==== SELECTED TEXT

Ian’s blogomatic

 

Learning learning

Teaching Teaching & Understanding Understanding

I came across this video this morning (thank you delicious popular links RSS feed). It is mostly a call for constructivism , and contains a more cogent explanation of this than any I remember receiving during my Grad Dip. In fact the film feels very clear and digestible- what you would hope for from educators.

A couple of John Biggs frameworks I hadn’t heard of were mentioned. One (SOLO) is a thinking taxonomy not entirely dissimilar to Bloom’s. The other was his  “three levels of thinking about teaching”

Level 1 – What the students are (good students/bad students)
Level 2 – What the teacher does  (good teachers, bad teachers)
Level 3 – What students do (the outcomes of the teaching)

This is instantly familiar, although I haven’t seen it before. It ‘rings a bell’. A lot of the language in my school is not exactly “good kid, bad kid” but probably falls into this category: This student is easy to teach, this student needs help, why won’t this student do the work etc.

========
==== RECORDED DATA

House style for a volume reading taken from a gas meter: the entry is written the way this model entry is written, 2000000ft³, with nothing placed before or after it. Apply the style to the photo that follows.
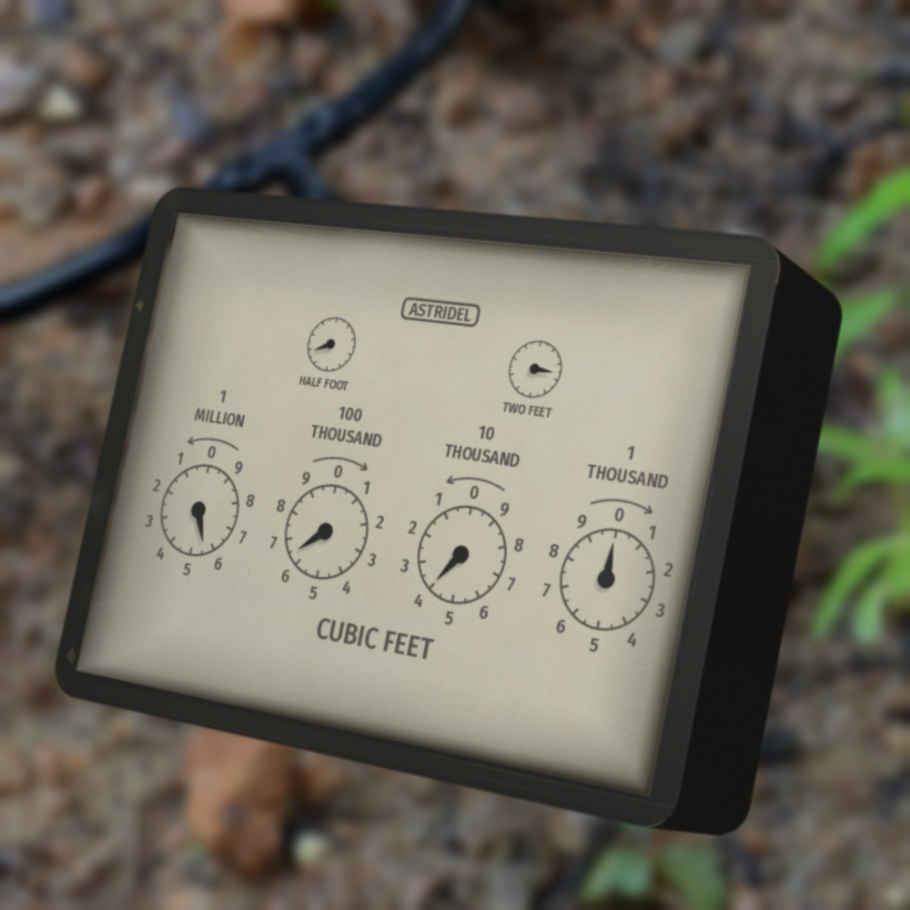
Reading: 564000ft³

========

JOB ITEM:
In the blog post above, what does Level 2 of John Biggs's three levels of thinking about teaching focus on?

TASK SOLUTION:
What the teacher does (good teachers, bad teachers).